Different tissues take different times to return to equilibrium. Referring to our T1 curve plot, we see that there is a point at time 0 where both tissues can contribute no signal, and a point on the right where they are similar in maximum (potential) signal. To maximize our T1 contrast, we pick a repetition time (TR) somewhere in the middle, when the two tissues are not completely relaxed. Multiple pulses over the course of an image acquisition will be separated by this TR, giving tissues different starting signal strengths. The measurement still takes place at TE on the T2 curve. But now when we look at the T2 curve, our tissues are starting at different signal strengths. If we pick a TE as short as possible, we minimize the T2 effect and our measurement reflects the starting strength or T1 relaxation.

TR is long

TR is long. T1 effects are minimized because the tissue is able to return to equilibrium before measurement.

TR is short

TR is short. T1 effects are pronounced because tissue does not have time to fully relax before a pulse is given.

In summary, you can see that to minimize the T1 effect, we want to wait a long time for all the tissues to return to equilibrium. TR is long. To minimize the T2 effect we pick the shortest TE possible to make our measurement before much dephasing has occurred. A T1 weighted image thus has an intermediate TR length and a short TE length. A T2 weighted image has a long TR and an intermediate TE.
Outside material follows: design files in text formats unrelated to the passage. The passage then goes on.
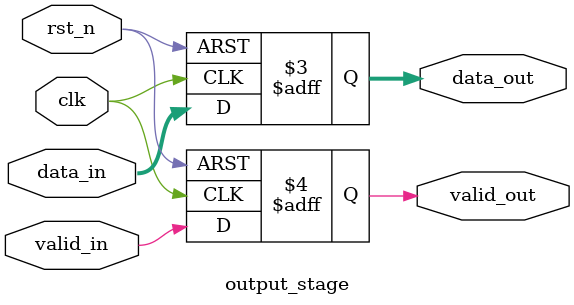
<source format=sv>
module arith_right_shifter (
    input CLK, RST_n,
    input [15:0] DATA_IN,
    input SHIFT,
    input VALID_IN,
    output [15:0] DATA_OUT,
    output VALID_OUT
);
    // Internal connections between stages
    wire [15:0] data_stage1;
    wire shift_stage1;
    wire valid_stage1;
    
    wire [15:0] data_stage2;
    wire valid_stage2;
    
    // Stage 1: Input Registration
    input_stage input_reg (
        .clk(CLK),
        .rst_n(RST_n),
        .data_in(DATA_IN),
        .shift_in(SHIFT),
        .valid_in(VALID_IN),
        .data_out(data_stage1),
        .shift_out(shift_stage1),
        .valid_out(valid_stage1)
    );
    
    // Stage 2: Shift Operation
    shift_stage shift_op (
        .clk(CLK),
        .rst_n(RST_n),
        .data_in(data_stage1),
        .shift_in(shift_stage1),
        .valid_in(valid_stage1),
        .data_out(data_stage2),
        .valid_out(valid_stage2)
    );
    
    // Stage 3: Output Registration
    output_stage output_reg (
        .clk(CLK),
        .rst_n(RST_n),
        .data_in(data_stage2),
        .valid_in(valid_stage2),
        .data_out(DATA_OUT),
        .valid_out(VALID_OUT)
    );
endmodule

// Stage 1: Input Registration Module
module input_stage (
    input clk,
    input rst_n,
    input [15:0] data_in,
    input shift_in,
    input valid_in,
    output reg [15:0] data_out,
    output reg shift_out,
    output reg valid_out
);
    always @(posedge clk or negedge rst_n) begin
        if (!rst_n) begin
            data_out <= 16'h0000;
            shift_out <= 1'b0;
            valid_out <= 1'b0;
        end
        else begin
            data_out <= data_in;
            shift_out <= shift_in;
            valid_out <= valid_in;
        end
    end
endmodule

// Stage 2: Shift Operation Module
module shift_stage (
    input clk,
    input rst_n,
    input [15:0] data_in,
    input shift_in,
    input valid_in,
    output reg [15:0] data_out,
    output reg valid_out
);
    always @(posedge clk or negedge rst_n) begin
        if (!rst_n) begin
            data_out <= 16'h0000;
            valid_out <= 1'b0;
        end
        else begin
            if (valid_in) begin
                if (shift_in)
                    data_out <= {data_in[15], data_in[15:1]}; // Sign extension
                else
                    data_out <= data_in;
                
                valid_out <= valid_in;
            end
        end
    end
endmodule

// Stage 3: Output Registration Module
module output_stage (
    input clk,
    input rst_n,
    input [15:0] data_in,
    input valid_in,
    output reg [15:0] data_out,
    output reg valid_out
);
    always @(posedge clk or negedge rst_n) begin
        if (!rst_n) begin
            data_out <= 16'h0000;
            valid_out <= 1'b0;
        end
        else begin
            data_out <= data_in;
            valid_out <= valid_in;
        end
    end
endmodule
</source>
With that clear (hopefully), proton density is easy. I purposefully neglected to mention it earlier, but in reality, different tissues at equilibrium (on the right side of the T1 curve) aren’t actually at the same potential signal strength. If there are more MRI sensitive protons in the tissue, the signal is inherently stronger. In order to weight an image for proton density, we just need to minimize both T1 and T2 effects. Thus, we make TR long and TE short. All together we have this simple table. Personally, I think it is easier to remember by recalling the T1 and T2 curves rather than trying to memorize the table.

T1 Short Short
T2 Long Long
PD Long Short


This is my opinion, and other radiologists will probably disagree. However, would I really be a radiologist if I did not have an opinion about word selection in reports? I do not think we should use the terms prolongation and shortening. Sure, they sound fancy, but remembering if prolongation or shortening corresponds to bright or dark on a T1 or T2 weighted image is difficult and requires understanding the above topic. If you prolong a T1 relaxation, as you can see by looking at the T1 curve, it takes longer to reach maximum potential signal and is ultimately darker. If you prolong a T2 relaxation time on a T2 curve, it takes longer to lose signal strength and thus is brighter. If you give Gadolinium contrast, it will shorten the T1 relaxation time, making the tissue which takes it up brighter. I don’t think this topic should be expected knowledge of referring physicians or whoever might read the report. I like to use “intensity”, referring to signal strength on the relevant weighted sequence, as in “T1 hyperintense, T2 hypointense”. “Bright” and “dark” are probably even better terms for clarity, but maybe that is too casual.